= Esteban de Aguilar y Zúñiga =

Esteban de Aguilar y Zúñiga (13 August 1606 – 1681) was a Spanish theologian and writer. He was born in Escalona del Alberche on 13 August 1606 and died in Madrid some time after 1681. He was the son of writer and humanist Juan de Aguilar Villaquirán.

==Education and career==
Originally a hidalgo nobleman from both parents, he chose the religious career, was ordained a priest, obtained a doctorate in theology and took up residence in the Villa de Madrid. In October 1656 he participated with a tenth, a sonnet, a lyre, a gloss and some limericks in the Angelic Contest organized for the celebration of the Dedication of the New Temple of Saint Thomas", because the Old Temple of the Convent of St.
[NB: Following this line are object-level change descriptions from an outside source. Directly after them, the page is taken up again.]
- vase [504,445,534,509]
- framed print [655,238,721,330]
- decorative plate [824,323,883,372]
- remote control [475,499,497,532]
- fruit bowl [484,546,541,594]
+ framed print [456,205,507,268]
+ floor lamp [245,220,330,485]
Thomas Aquinas, formerly known as "El Colegio de Atocha" - burned, by an oversight of the neighbors on 14 August 1652.

In the twilight of his life, from 1678 to 1679, he was dean of the renowned College of the town of Escalona. At the same time he held the position of censor of books and his name appears on several "Censorships" and "Endorsements", the first dated in 1663 and the last in 1681; from this last fact it is deduced that he reached seventy-five years old and perhaps surpassed it.

==Works==
While very young, at twenty-two, he wrote Corona de predicadores (Crown of preachers), a sermon on Saint Stephen which was later printed (Madrid: Maria de Quinones, 1636). At thirty six years old he produced Combates de Job con el demonio (Job's Battles with the devil) (Madrid: Carlos Sanchez, 1642).
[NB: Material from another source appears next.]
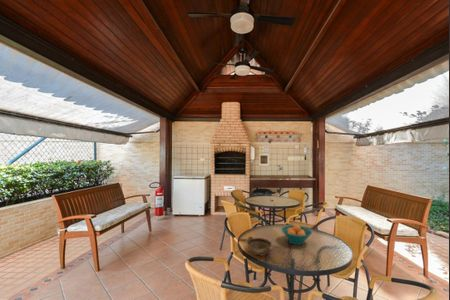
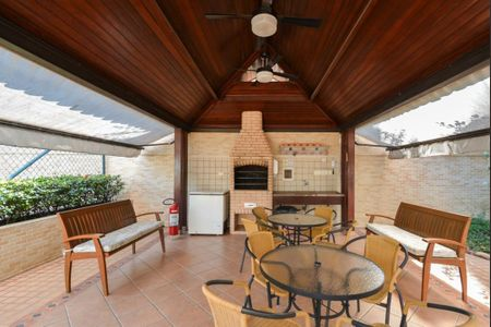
- bowl [246,235,273,257]
- fruit bowl [280,224,313,246]
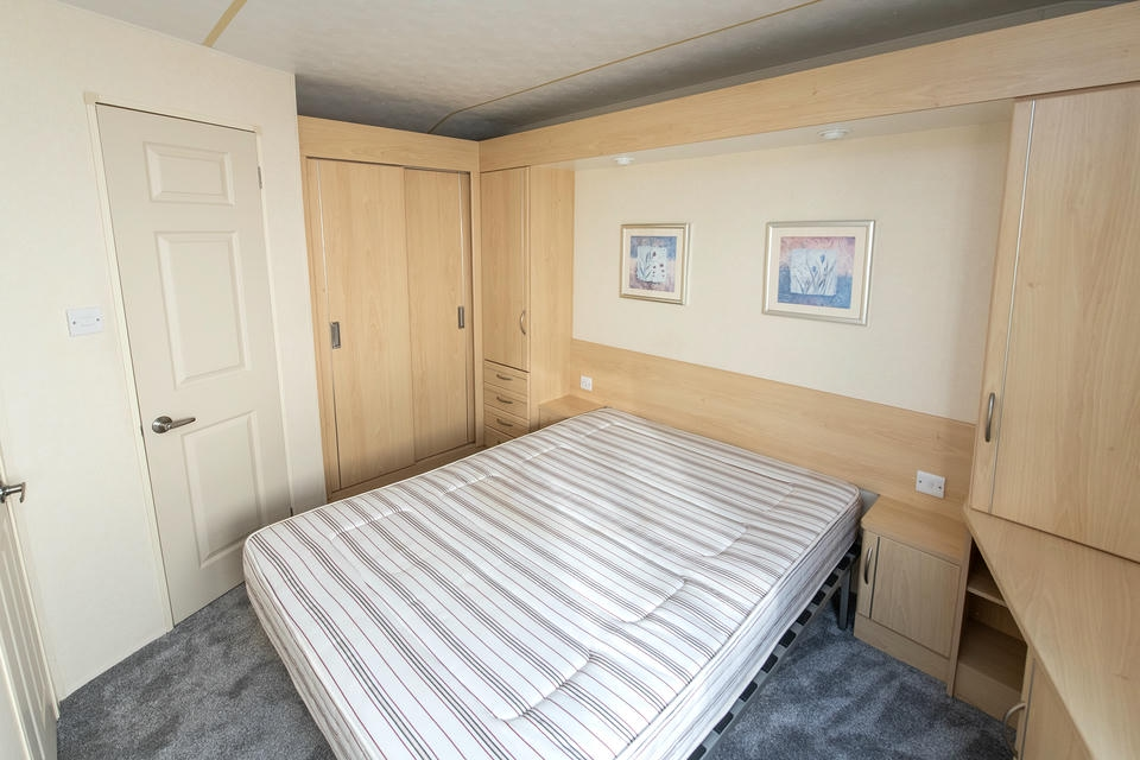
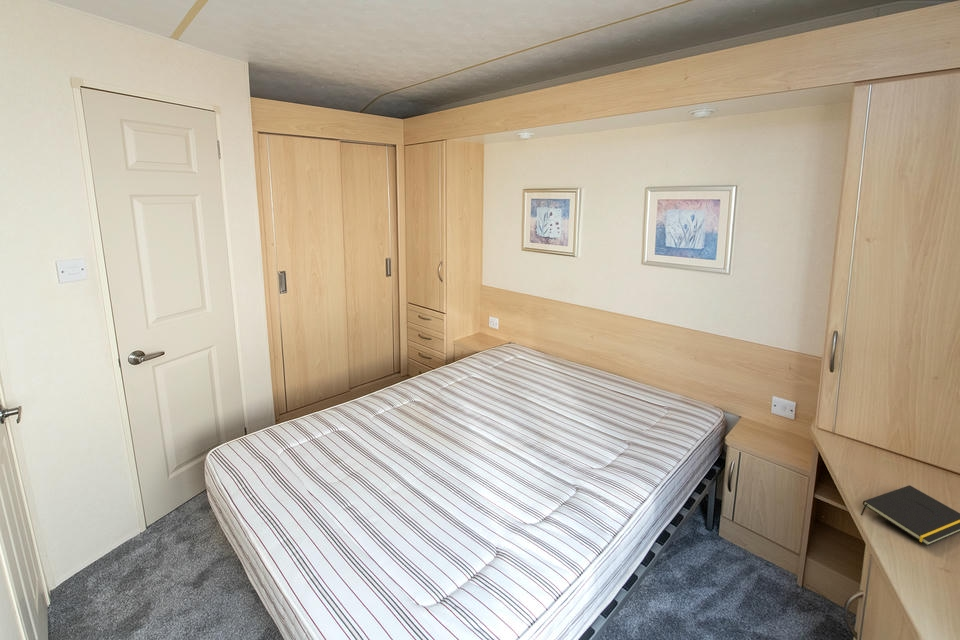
+ notepad [860,484,960,547]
Other works include la Quaresma (Lent) or Sermones para ella (Sermons for her) (1657), some single poems for the angelic contest (1657) and la Estatua y árbol con voz, política, canónica y soñada (the Statue and the tree with a political, canonical and dreamy voice (1661).
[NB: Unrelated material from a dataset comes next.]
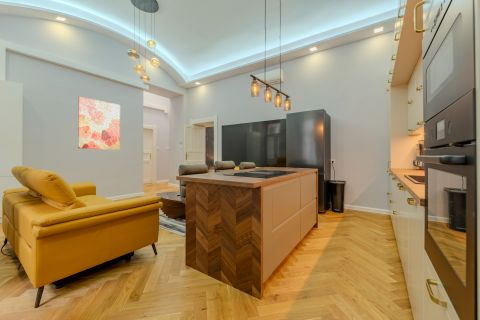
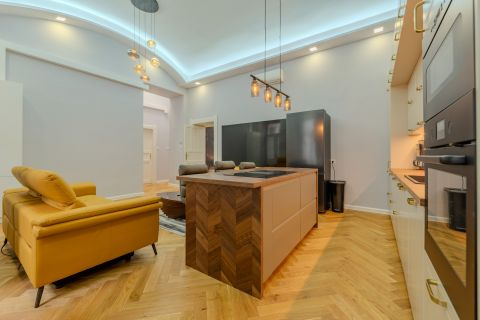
- wall art [77,96,121,151]
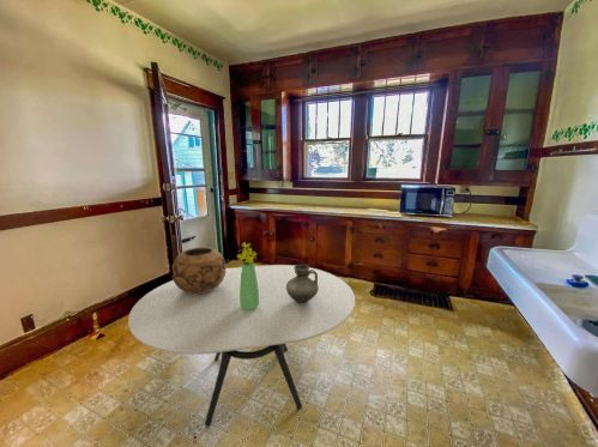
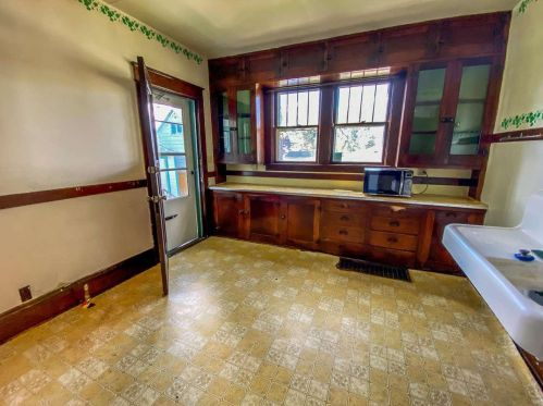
- decorative bowl [171,246,226,295]
- ceramic pitcher [286,264,319,304]
- bouquet [236,241,259,310]
- dining table [127,264,356,428]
He translated from Latin into Castilian los Tártaros en China (Tartars in China) by father Martí Martinio (1665) and la Corte Divina (the Divine Court) or Palacio Celestial (the Celestial Palace) by Nicolás Causino (1675) and from Portuguese into Castilian, Laurea lusitana (Lusitanian Laurea), first part (s.a.) and Part II (1679).

==Sources==
- Theodora Grigoriadu, Doctoral dissertation La obra de Luciano samosatense, orador y filósofo excelente (The work of Luciano, the Samosan, orator and excellent philosopher), Manuscript 55 of the Menéndez y Pelayo library: 2010 edition and study.